_Extract provided_
Dragonfly Security Self-Assessment

The Self-assessment is the initial document for Dragonfly to begin thinking about the security of the project, determining gaps in its security, and preparing any security documentation for their users.

Authors: Wenbo Qi(@gaius-qi)

Security reviewers: Tao Peng(@bergwolf), Wenbo Qi(@gaius-qi), Song Yan(@imeoer), Akash HR(akashhr), Xiongxiong Yuan(@yxxhero), Yiyang Huang(@hyy0322)

Table of contents

Metadata

Assessment StageComplete
SoftwareDragonfly
Websitehttps://d7y.io
Security ProviderNo
LanguagesGo, Rust
SBOMFOSSA Scan
Docurl
Security filehttps://github.com/dragonflyoss/Dragonfly2/blob/main/SECURITY.md
Default and optional configshttps://d7y.io/docs/

Overview

Dragonfly provides efficient, stable, secure file distribution and image acceleration based on p2p technology to be the best practice and standard solution in cloud native architectures. It is hosted by the Cloud Native Computing Foundation(CNCF) as an Incubating Level Project.

Background

Dragonfly 1.x has been open source in November 2017 and used in production environments by many companies. And joined the CNCF as a sandbox project in October 2018. In April 2020, The CNCF Technical Oversight Committee (TOC) voted to accept Dragonfly as an Incubating Project. In April 2021, Dragonfly 2.0 was released after architectural optimization and code refactoring.

Dragonfly provides efficient, stable and secure file distribution and image acceleration based on P2P technology to be the best practice and standard solution in cloud native architectures. It is designed to improve the efficiency and speed of large-scale file distribution and used in the fields of file distribution, AI model distribution, cache distribution, log distribution and image distribution.

With the production practice, Dragonfly based on P2P technology to accelerate the image is insufficient to support faster container launching, such as the Function as a Service (FaaS). Therefore, we created Nydus as a sub-project of Dragonfly to address this need and Nydus Snapshotter become a sub-project of containerd which is an external plugin of containerd for Nydus. Nydus implements a content-addressable file system that enhances the current OCI image format with faster container launch speed, better image space and network bandwidth efficiency, and end-to-end data integrity.

Actors

Dragonfly services could be divided into four categories: Manager, Scheduler, Seed Peer and Peer.

arch

Manager

  • Stores dynamic configuration for consumption by seed peer cluster, scheduler cluster and client.
  • Maintain the relationship between seed peer cluster and scheduler cluster.
  • Provide async task management features for image preheat combined with harbor.
  • Keepalive with scheduler instance and seed peer instance.
  • Filter the optimal scheduler cluster for client.
  • Provides a visual console, which is helpful for users to manage the P2P cluster.

_Check your understanding_
1 - Do the following statements agree with the Dragonfly self-assessment? (a) Dragonfly 2.0 was released in April 2021. (b) Dragonfly joined the CNCF as an Incubating Project in October 2018. (c) The Manager keeps alive with scheduler instances and seed peer instances. Answer yes or no for each, quoting the deciding words.
2 - Carry on the Dragonfly self-assessment from its final line.

_Pose landmark coordinates_
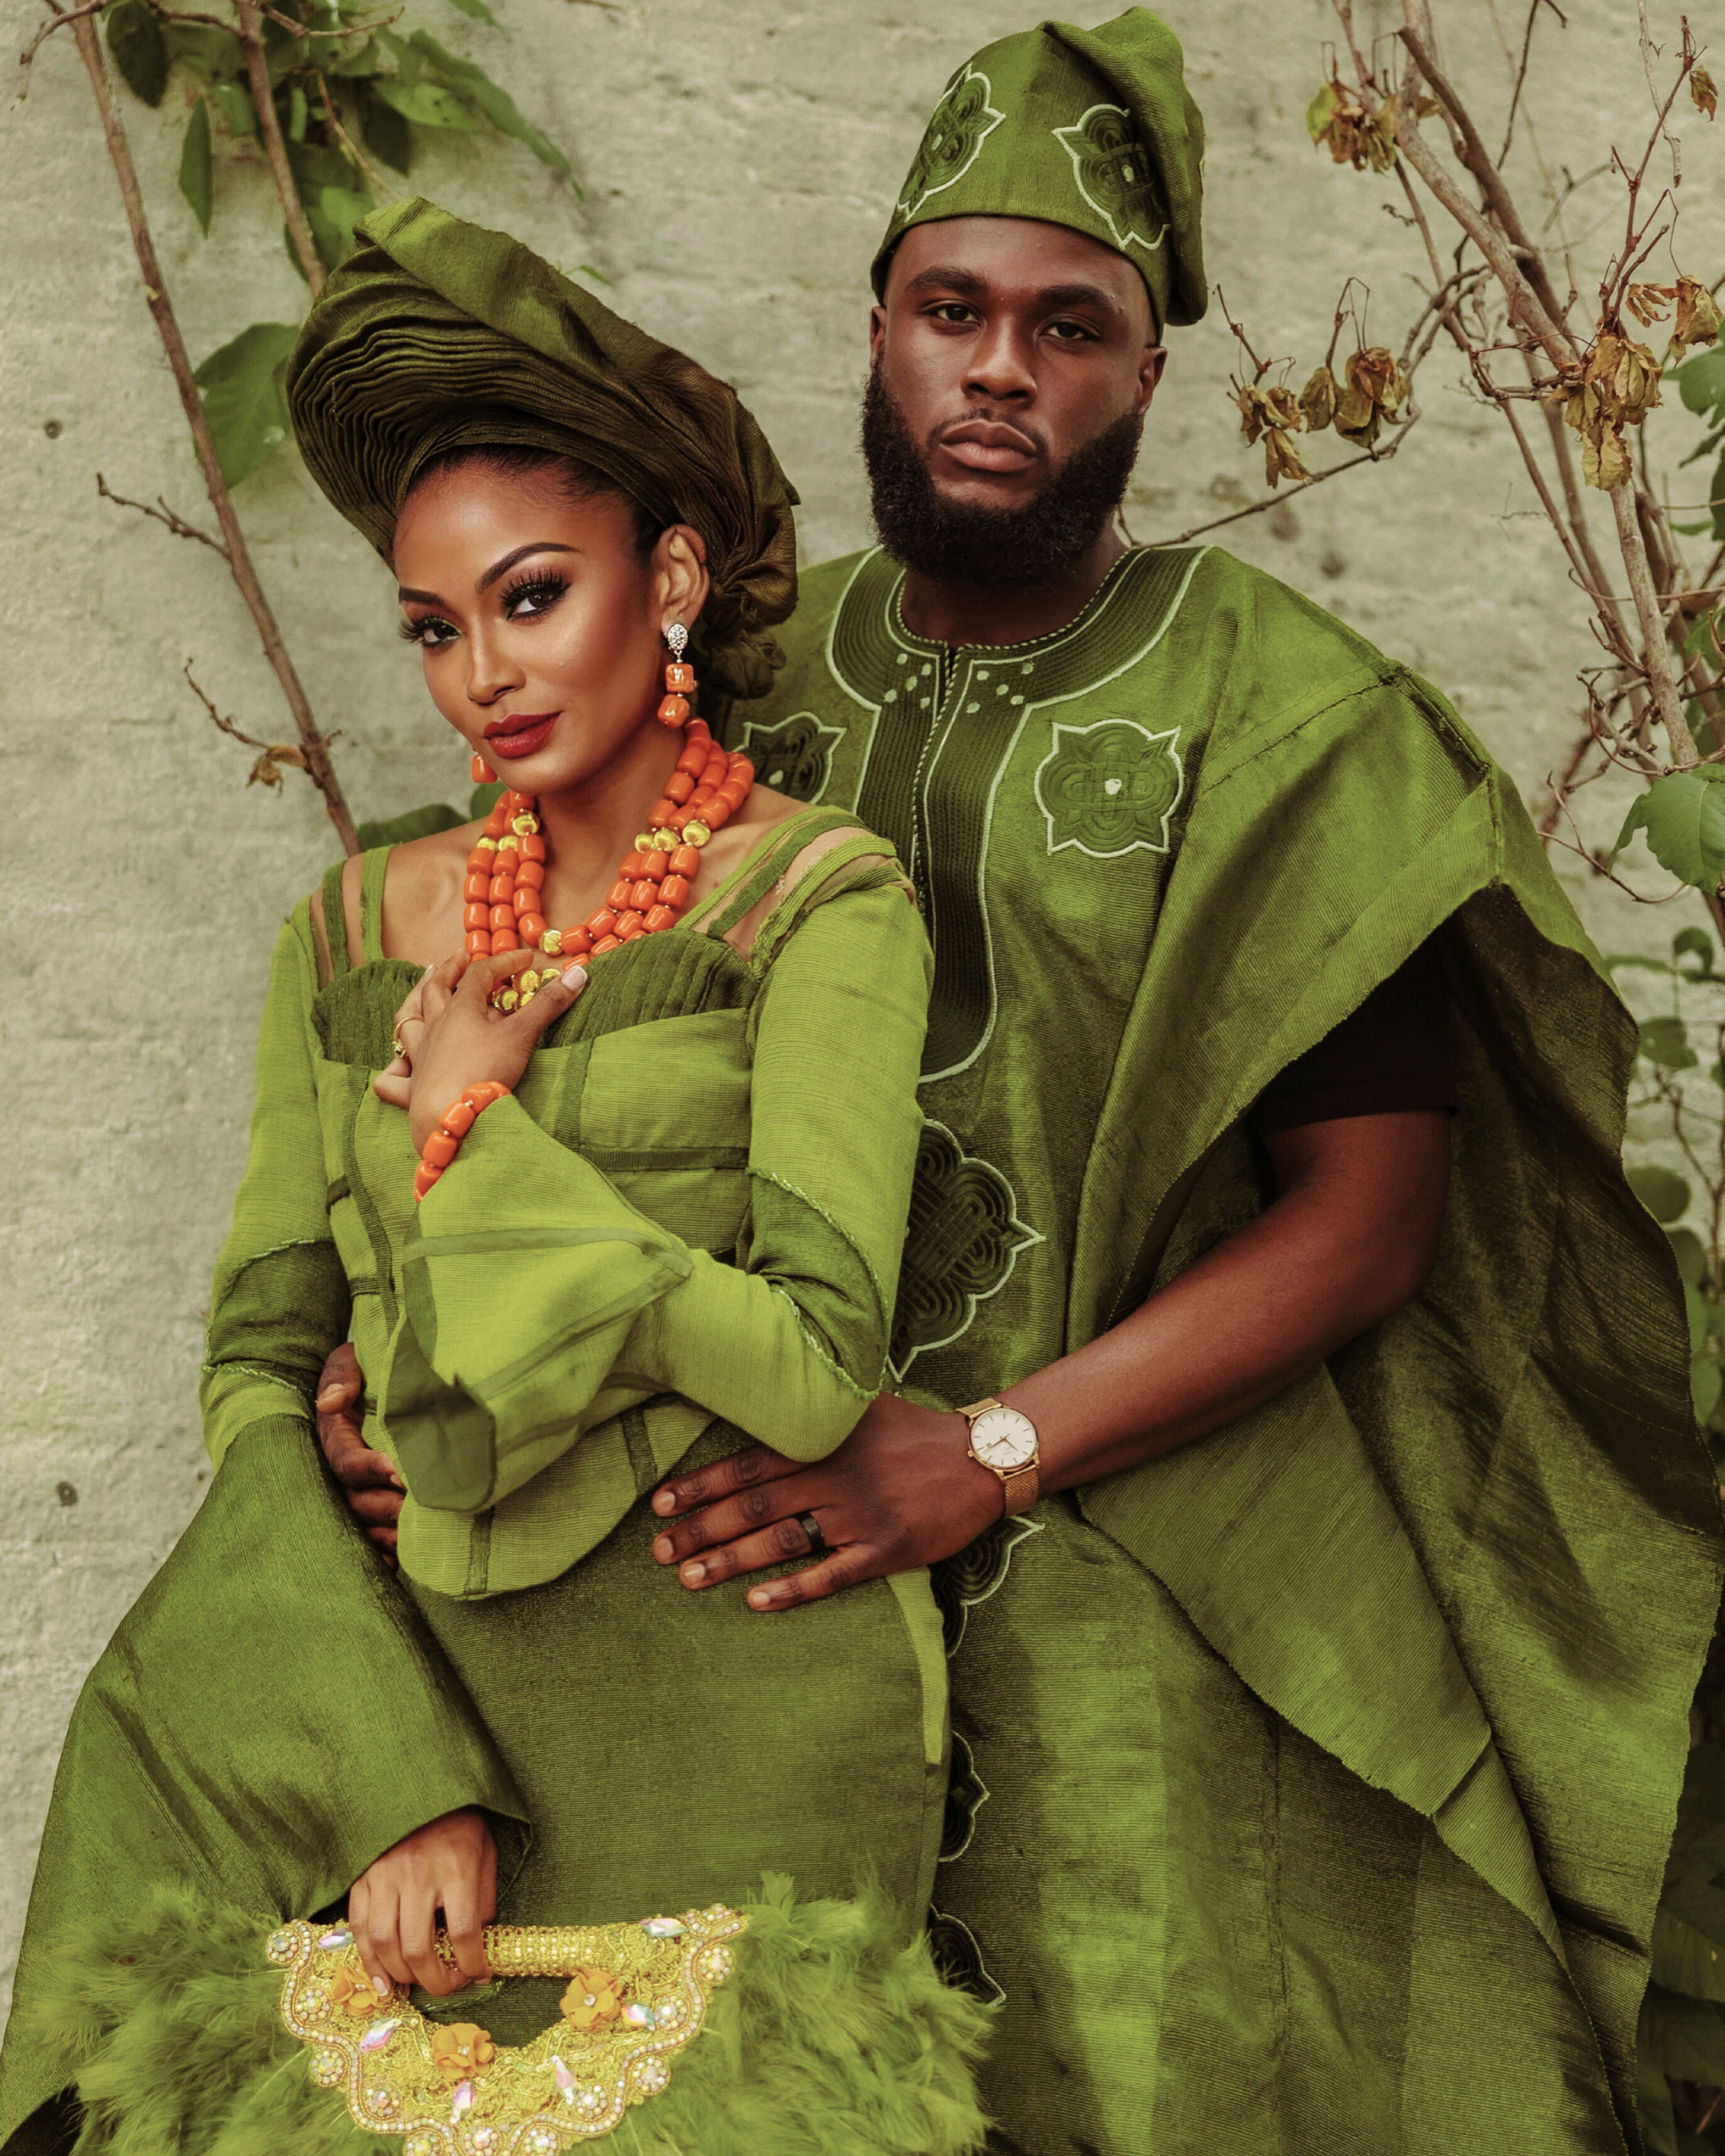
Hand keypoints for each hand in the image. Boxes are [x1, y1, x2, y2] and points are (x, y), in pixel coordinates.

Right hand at [316, 1342, 402, 1564]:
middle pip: (355, 1501)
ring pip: (361, 1525)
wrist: (387, 1377)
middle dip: (385, 1507)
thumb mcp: (354, 1358)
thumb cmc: (372, 1366)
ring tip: (413, 1536)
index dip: (370, 1469)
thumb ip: (344, 1373)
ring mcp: (353, 1492)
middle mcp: (339, 1471)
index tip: (400, 1472)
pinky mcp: (370, 1507)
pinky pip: (369, 1539)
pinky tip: (398, 1561)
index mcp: (335, 1435)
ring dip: (386, 1534)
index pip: (347, 1461)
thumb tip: (332, 1402)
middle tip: (417, 1509)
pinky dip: (381, 1554)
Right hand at [349, 1807, 496, 1996]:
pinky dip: (368, 1959)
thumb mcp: (485, 1851)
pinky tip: (380, 1979)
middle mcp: (418, 1874)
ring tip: (414, 1985)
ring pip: (384, 1942)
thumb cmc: (459, 1820)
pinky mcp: (362, 1877)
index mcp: (456, 1866)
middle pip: (418, 1948)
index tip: (479, 1976)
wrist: (420, 1785)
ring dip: (399, 1975)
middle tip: (446, 1987)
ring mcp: (385, 1876)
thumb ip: (484, 1896)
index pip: (464, 1932)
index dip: (472, 1964)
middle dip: (434, 1981)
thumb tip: (478, 1942)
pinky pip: (359, 1926)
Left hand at [390, 949, 587, 1153]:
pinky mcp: (411, 1090)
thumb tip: (579, 973)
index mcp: (460, 1010)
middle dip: (449, 969)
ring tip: (420, 987)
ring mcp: (419, 1057)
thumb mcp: (522, 1035)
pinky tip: (396, 1066)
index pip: (480, 975)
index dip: (503, 963)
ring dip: (413, 1001)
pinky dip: (393, 1070)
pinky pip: (393, 1079)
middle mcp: (435, 1027)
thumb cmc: (486, 1071)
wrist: (454, 1117)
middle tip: (459, 958)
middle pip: (436, 989)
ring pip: (407, 1021)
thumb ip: (549, 1004)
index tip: (525, 959)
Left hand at [648, 1394, 1001, 1609]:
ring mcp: (860, 1515)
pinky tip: (756, 1603)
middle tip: (659, 1551)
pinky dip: (793, 1589)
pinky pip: (831, 1574)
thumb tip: (757, 1398)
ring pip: (782, 1541)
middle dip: (700, 1529)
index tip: (660, 1504)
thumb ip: (811, 1409)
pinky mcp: (887, 1550)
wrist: (981, 1456)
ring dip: (730, 1561)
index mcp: (821, 1440)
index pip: (746, 1463)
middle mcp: (834, 1476)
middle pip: (753, 1506)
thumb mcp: (859, 1403)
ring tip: (689, 1578)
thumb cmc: (912, 1430)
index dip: (700, 1485)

_List of answers_
1 -
(a) Yes: "In April 2021, Dragonfly 2.0 was released after architectural optimization and code refactoring."
(b) No: "And joined the CNCF as a sandbox project in October 2018."
(c) Yes: "Keepalive with scheduler instance and seed peer instance."

2 -
  • Clearing P2P task cache.

Scheduler

  • Based on the multi-feature intelligent scheduling system selects the optimal parent peer.
  • Build a scheduling directed acyclic graph for the P2P cluster.
  • Remove abnormal peer based on peer multi-feature evaluation results.
  • In the case of scheduling failure, notice peer back-to-source download.
  • Provide metadata storage to support file writing and seeding.

Client

  • Serve gRPC for dfget with downloading feature, and provide adaptation to different source protocols.
  • It can be used as seed peer. Turning on the Seed Peer mode can be used as a back-to-source download peer in a P2P cluster, which is the root peer for download in the entire cluster.
  • Serve proxy for container registry mirror and any other http backend.
  • Download object like via http, https and other custom protocol.
  • Supports RDMA for faster network transmission in the P2P network. It can better support the loading of AI inference models into memory.

Actions

Download Task

  • Actors: Scheduler, Seed Peer, Peer
  • Description: When downloading a task , the download request is proxied to Dragonfly via the Peer HTTP Proxy. Peer will first register the Task with the Scheduler, and the Scheduler will check the Task metadata to determine whether the Task is downloaded for the first time in the P2P cluster. If this is the first time downloading, the Seed Peer will be triggered to download back-to-source, and the Task will be divided based on the piece level. After successful registration, The peer establishes a connection to the scheduler based on this task, and then schedule the Seed Peer to the Peer for streaming based on piece level. when a piece is successfully downloaded, the piece metadata will be reported to the Scheduler for next scheduling. If this is not the first time downloading, the Scheduler will schedule other Peers for the download. The Peer will download pieces from different Peers, splices and returns the entire file, then the P2P download is completed.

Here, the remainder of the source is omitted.